When Cultures Collide

I ran into an ex best-friend today at N. Waterfront Park in Berkeley. It was an unavoidable meeting, both of us walking different directions on the same, rather obscure, path. I know it was unavoidable because, in the past ten years that we haven’t spoken, if I saw her from a distance, I would find another route to avoid her. This time she came upon me fast. Worse yet, my partner, who is still Facebook friends with her, said hello. So we all said hello and briefly compared notes on retirement and moved on. No big deal. But it was painful nonetheless because of the cloud under which we parted ways, the one that ended our friendship of thirty-three years.

We first met in a CR group at the Women’s Center on Brady Street in around 1976. I was an emotional wreck just surviving after the untimely death of my mother in 1973 and the suicide of my grandmother that followed the same year. I was alone caring for my sister in a strange city. Cathy wanted to be friends and I needed friends desperately. Although her class background was similar to mine (lower middle class) she was very different. Her ethnic background was WASP and very self-contained. Especially so because her mother had acute mental illness. She didn’t want to talk much about deep stuff and neither did I so we were a perfect match.

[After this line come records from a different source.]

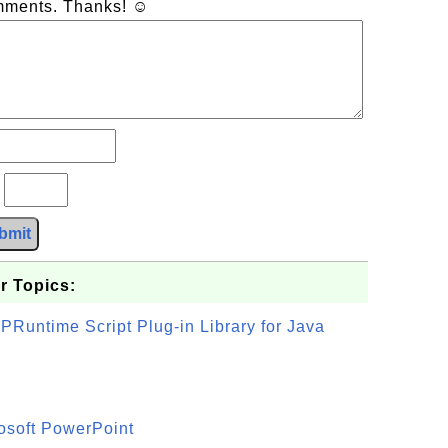
omments. Thanks! ☺
?
bmit
r Topics:
PRuntime Script Plug-in Library for Java
osoft PowerPoint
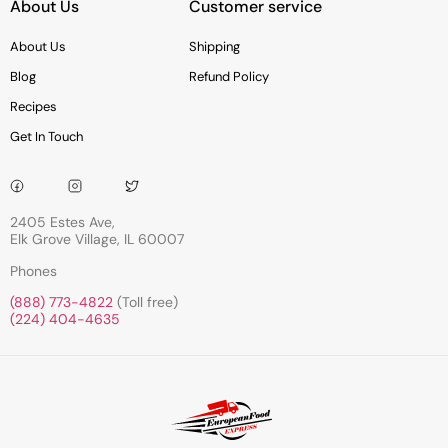
About Us
Customer service
About Us
Shipping
Blog
Refund Policy
Recipes
Get In Touch
2405 Estes Ave,
Elk Grove Village, IL 60007
Phones
(888) 773-4822
(Toll free)
(224) 404-4635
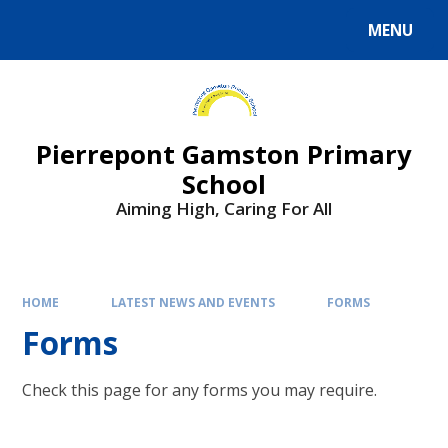
Skip to content ↓
MENU
Powered by
Translate
Pierrepont Gamston Primary
School
Aiming High, Caring For All
HOME
LATEST NEWS AND EVENTS
FORMS
Forms
Check this page for any forms you may require.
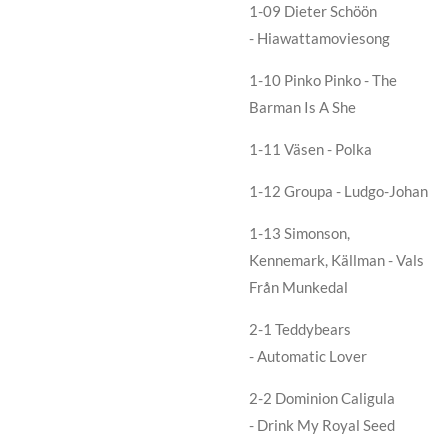
1-09
Dieter Schöön
- Hiawattamoviesong
1-10
Pinko Pinko - The
Barman Is A She
1-11
Väsen - Polka
1-12
Groupa - Ludgo-Johan
1-13
Simonson,
Kennemark, Källman - Vals
Från Munkedal
2-1 Teddybears
- Automatic Lover
2-2 Dominion Caligula
- Drink My Royal Seed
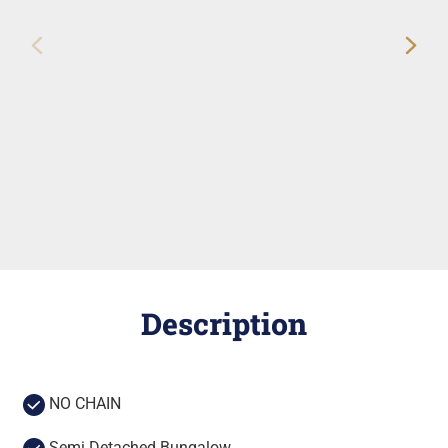
Description
NO CHAIN
Semi Detached Bungalow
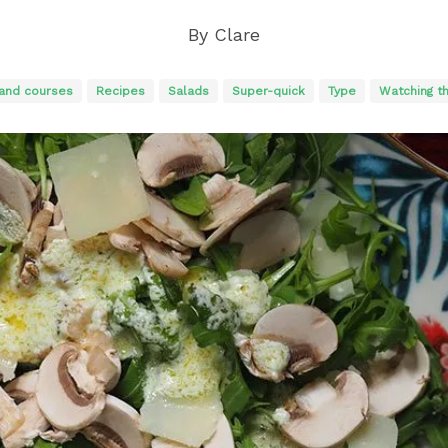
By
Clare
and courses
Recipes
Salads
Super-quick
Type
Watching t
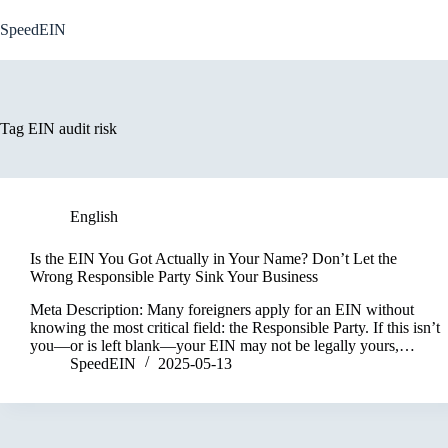
Skip
to
SpeedEIN
content
Tag
EIN audit risk
English
Is the EIN You Got Actually in Your Name? Don’t Let the
Wrong Responsible Party Sink Your Business
Meta Description: Many foreigners apply for an EIN without
knowing the most critical field: the Responsible Party. If this isn’t
you—or is left blank—your EIN may not be legally yours,…
SpeedEIN
2025-05-13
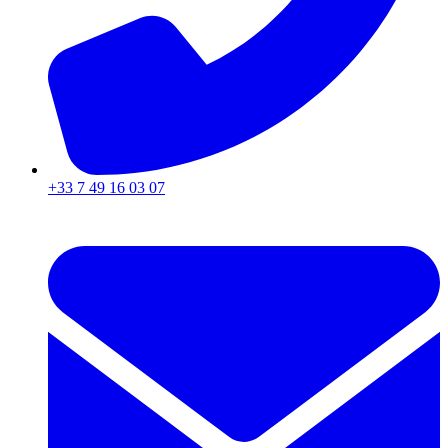
+33 7 49 16 03 07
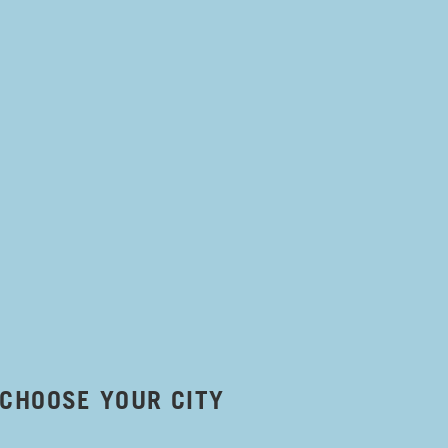
CHOOSE YOUR CITY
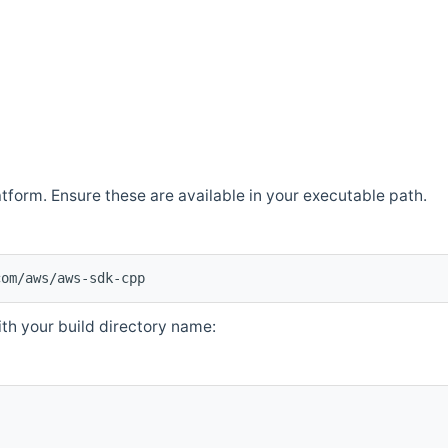
atform. Ensure these are available in your executable path.
com/aws/aws-sdk-cpp
th your build directory name:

We talked feminist politics which evolved into leftist politics. I was careful with her as though I was walking on eggs. Instinctively knew that my unleashed, assertive, blatantly Jewish-style of interacting would scare her. So I kept it at bay. This took the form of censoring and toning down my feelings and impressions. I don’t have to be tacky and uncouth just because my family was, I told myself. Cathy was smart and loving when she decided to be but her rules were strict and inflexible. She would counsel me on dating situations telling me when to call a potential date, how many times to try, when to send a card and what consists of an appropriate gift. These rules of etiquette were helpful for me because they were so completely absent in my coming of age experience.

Time may not heal all wounds but it does diminish them. That’s what happened to me as the years passed. Partly it was because I was meeting other lesbians of my own ethnicity who I related really well with. They were proud of their backgrounds and didn’t hold themselves back. As I grew freer, more secure in myself, I began naturally reverting to the style of interaction in which I was raised. It’s more of an organically grown conversation where one thing reminds you of another so you move on to the similar thing and the other person responds with more information about their experience and it builds organically from there. It involves both speaking and listening. Just trying it out made me feel better immediately. For Cathy that was not the case. She felt unheard, not listened to. Cathy believed that every addition I made to the subject was a subtraction from her perspective. She insisted that heavy exploration of a personal subject must consist of one person holding forth while the other is absolutely silent. Of course I hoped that, after all those years, we could work it out, that she’d realize it was just a difference in cultural styles not in emotional worthiness.

Later, I would post articles on my Facebook page about Jewish conversational styles and how the dynamics of social interaction are culturally determined. But later was too late for Cathy and I. We made many attempts at compromise and a number of aborted attempts at connecting. It would work for a while and then I would slip back to my natural state. She blamed it all on me and I took on that mantle too. After all, wasn’t I the one who changed? The blunt truth was that she liked the person I’d pretended to be quite a bit more than the one I actually was. And I could not settle for anything less than my genuine self.

The last time we spoke was at her place, the very same house I had convinced her to buy with a lawsuit settlement so many years earlier. Before leaving I said, “Well, this is it. I guess that unless one of us is dying of cancer or something, we won’t see each other again.” She said nothing. We haven’t seen or spoken a word until today when I was filled with that same old feeling of loss and sadness; a coming to terms with the fact that not all conflicts are reconcilable.